Lesetext -
========================================
Wie würdest du deinen eigenen Stil beschreiben?
Ich würde mich jetzt nicht als den großen Styler in der Casual-Szene beschreiben, wenn es die überhaupt gibt. Ich finde es gut, dass es einen Kleidungsstil gibt, bei dem man eigentlich nichts falsch machen kann. Das Ganze hat sich ja schließlich über Jahrzehnte hinweg entwickelt und ist somit natürlich zeitlos. Also mehr Stil als Mode.
Bist du bei den Spielen deines Vereins immer in der Kurve anzutreffen?
Ich habe mein erstes Spiel im alten Volksparstadion 1975 gesehen. Ich bin dann als Neunjähriger auch gleich in den Block E rein. Da konnte ich aber nichts sehen, weil ich noch zu klein war und habe mich dann in Block F auf eine Mauer gestellt. Als ich dann Mitte der Neunziger Jahre aufgehört hatte, selber im Verein Fußball zu spielen, habe ich mir dann eine Dauerkarte gekauft. Heute habe ich eine Dauerkarte für die Nordtribüne. Allerdings im Sitzplatzbereich.
Dein Lieblingsstadion? (neben deinem Club)
Bochum
Wie sieht dein typischer Ablauf am Spieltag aus?
Seit der Ausgliederung der Profimannschaft vor einigen Jahren habe ich mich aus der aktiven HSV-Fanszene zurückgezogen. Heute würde ich mich was mein Fanverhalten anbelangt eher als konsumierender Fußballfan bezeichnen. Ich komme eigentlich erst kurz vor Anpfiff im Stadion an. Aufgrund der endlosen Schlangen vor den Klos vermeide ich es vorm Spiel auch Bier zu trinken. Das hole ich dann aber ab und zu nach den Spielen ausgiebig am Stellinger S-Bahnhof nach.
Dein bevorzugtes Bier?
Holsten Edel
Welche ist deine Lieblingsjacke? (In deinem Besitz und dein Holy Grail)
Ich bin ja, wie anscheinend viele Deutsche aus dem Casual-Umfeld, ein bekennender Barbour-Fan. Ich glaube, dass, nach wie vor, die Bedale die ikonischste Barbour Jacke ist. Allein schon, weil die noch in England hergestellt wird.
Vor einigen Jahren hatte ich mal die Gelegenheit, in South Shields in der Barbour-Fabrik vorbeizuschauen. Da hatte ich dann das große Glück für relativ kleines Geld eine Barbour Tokito Spey Fishing-Jacke käuflich erwerben zu können.
========================================
Aufgaben zum Text -
1. Welche Barbour-Jacke hält die befragte Person im Fan-Interview für die ikonischste?
2. Schreib das Fan-Interview bitte nach seinem letzten Satz weiter.
Die Einträge spielen hierfür keine Rolle.

Einträge aus einem Datensatz -
========================================
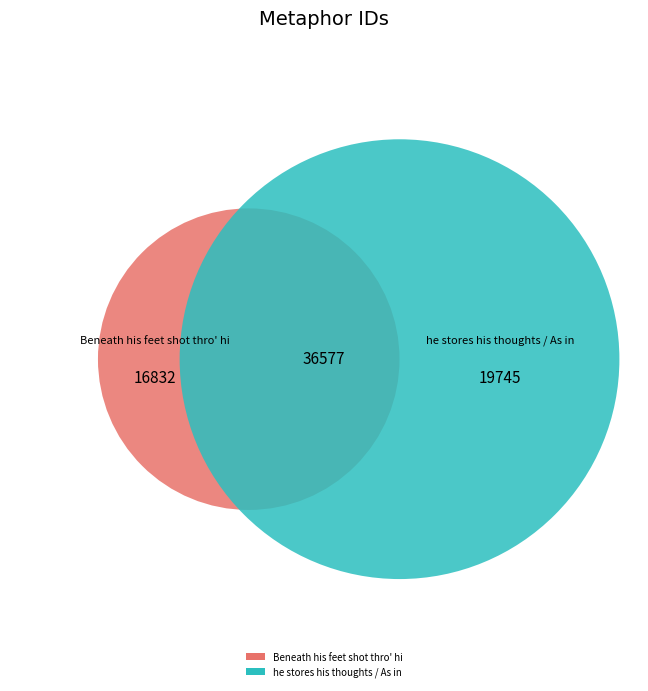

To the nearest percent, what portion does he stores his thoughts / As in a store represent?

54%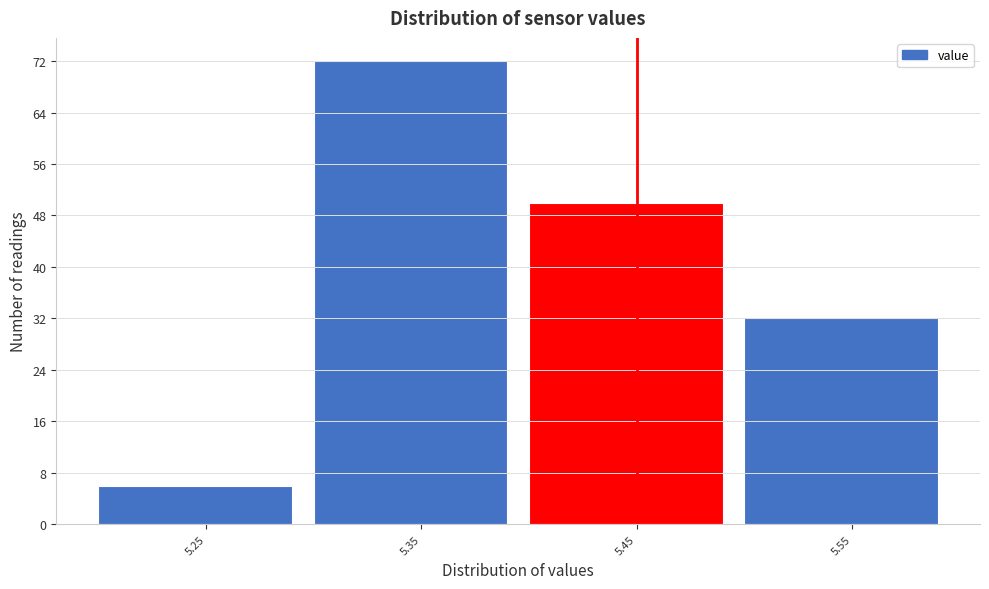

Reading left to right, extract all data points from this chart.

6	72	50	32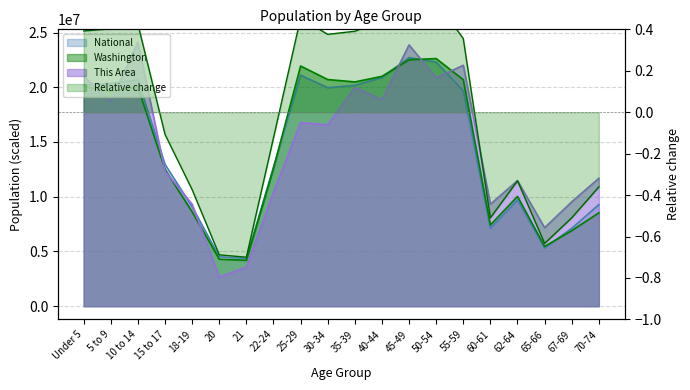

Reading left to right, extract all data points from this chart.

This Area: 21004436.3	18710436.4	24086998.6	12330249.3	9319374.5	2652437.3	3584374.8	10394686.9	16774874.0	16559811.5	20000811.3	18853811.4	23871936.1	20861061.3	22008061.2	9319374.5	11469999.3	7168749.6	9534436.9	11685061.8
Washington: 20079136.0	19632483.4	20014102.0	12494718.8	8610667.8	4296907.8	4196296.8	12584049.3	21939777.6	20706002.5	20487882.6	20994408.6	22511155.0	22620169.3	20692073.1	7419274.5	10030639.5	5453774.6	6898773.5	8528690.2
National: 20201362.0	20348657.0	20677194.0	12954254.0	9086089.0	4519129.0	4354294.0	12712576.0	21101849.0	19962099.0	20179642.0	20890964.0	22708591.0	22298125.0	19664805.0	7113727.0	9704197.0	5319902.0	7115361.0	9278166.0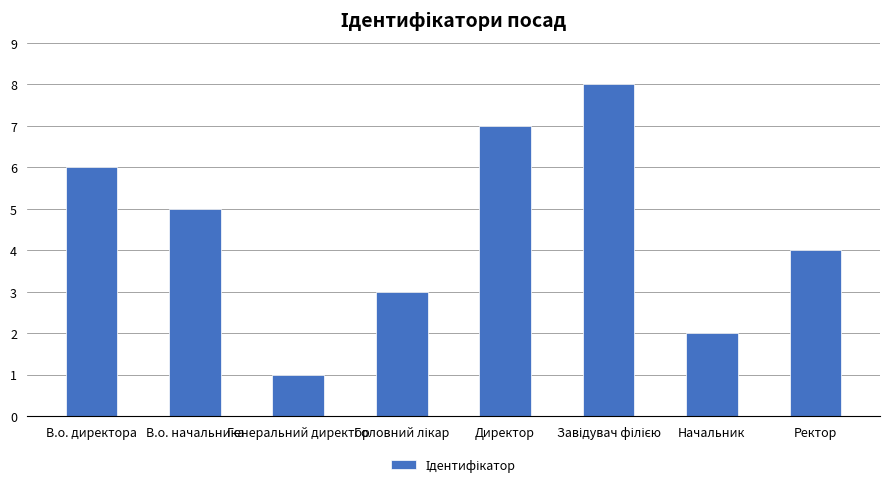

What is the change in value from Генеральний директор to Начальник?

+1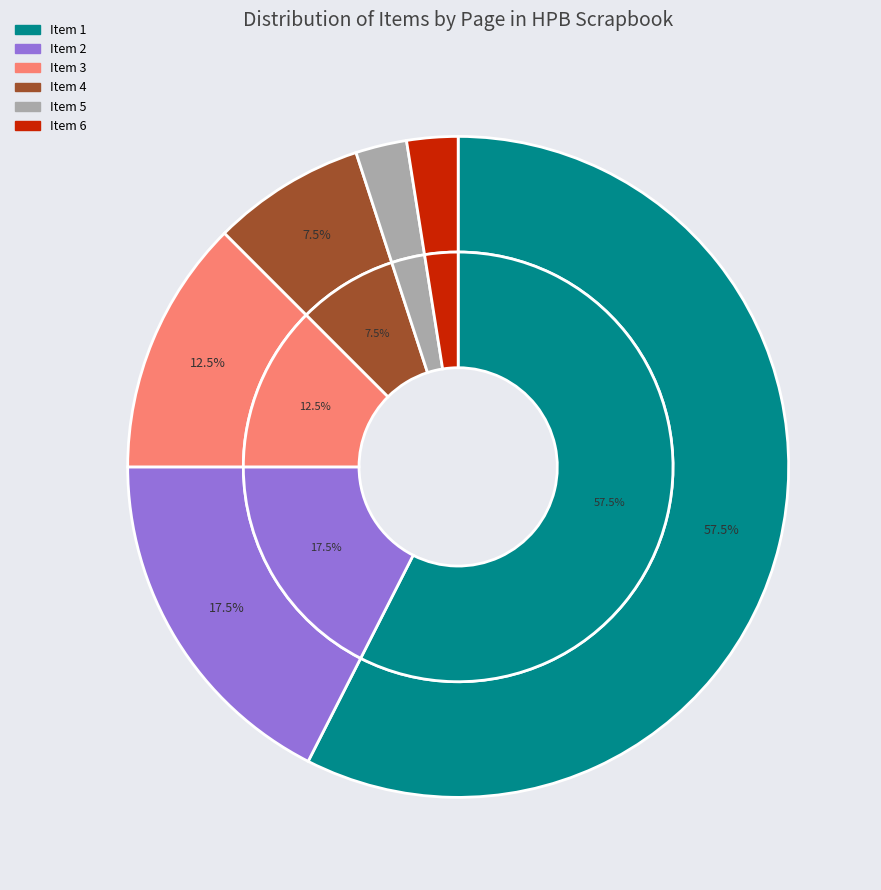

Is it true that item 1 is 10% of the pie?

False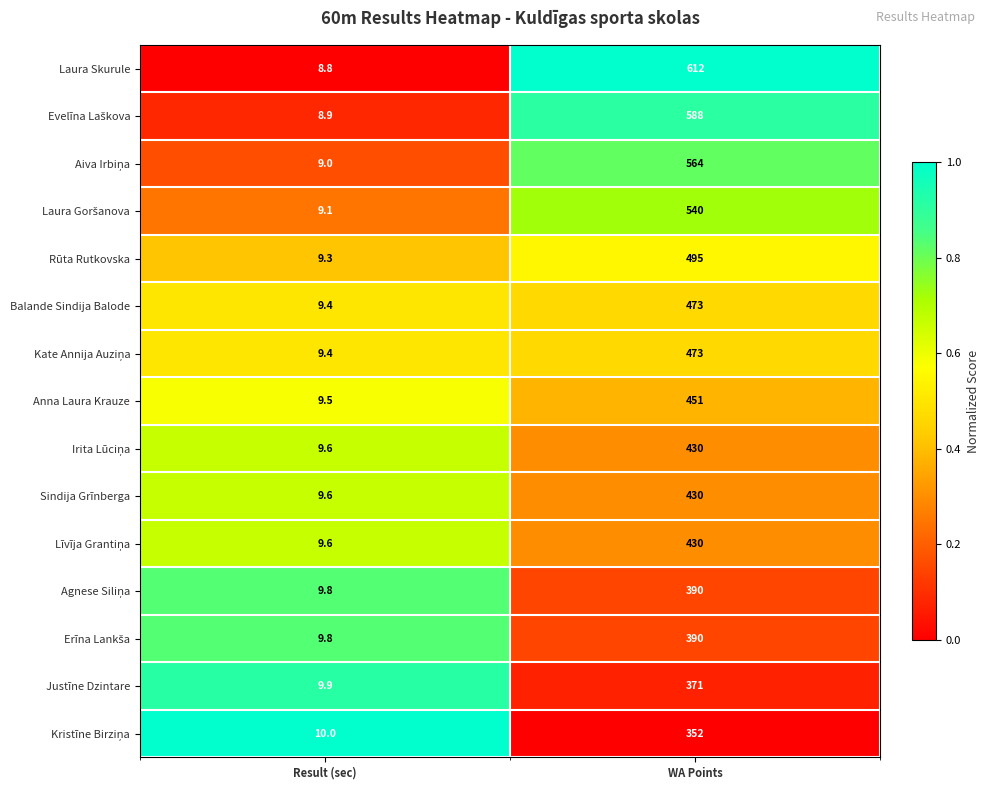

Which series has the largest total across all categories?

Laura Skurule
========================================
Ergebnisse -
1. Die Bedale.

2.
Aber ich hole auch gerne mal eine Baracuta-Harrington aus meinem Kleiderschrank heraus. Allerdings tendiere ich hier altersbedingt eher zur G4 als zur G9.
Gibt es vielleicht eine besondere Errungenschaft, auf die du ganz besonders stolz bist?
Eigentlich nicht. Mit den Jahren ist der Klamottenkult bei mir doch etwas abgeflaut. Aber ich designe ja für verschieden Marken u.a. T-Shirts und es macht mich ab und zu schon etwas stolz, wenn ich Leute auf der Straße sehe, die etwas tragen, wo ein von mir gestaltetes Motiv drauf ist.
Welche Marken kicken dich aktuell am meisten?
Bei Schuhen adidas Originals und ich habe auch einige Clarks Wallabees. Die trage ich im Moment aber eher selten. Bei Jacken dann vor allem Barbour. Das Ganze dann in Kombination mit einem Fred Perry Polo und gut is´.
Wie sah dein letztes Matchday Outfit aus?
Wenn ich mich recht entsinne war das wohl eine Kombination aus adidas Marathon TR, irgendeiner dunklen Jeans, einem Hackett Polo und einer Belstaff Jacke (keine Ahnung wie das Teil heißt. Ist auch nicht so besonders auffällig).
Was sind deine Top3 Sneaker/Trainer?
Die bequemsten sind für mich die Adidas ZX 750. Der ikonischste Trainer ist aus meiner Sicht wohl die Adidas Gazelle und dann würde ich hier noch den Clarks Wallabees nennen, um nicht nur Turnschuhe aufzulisten.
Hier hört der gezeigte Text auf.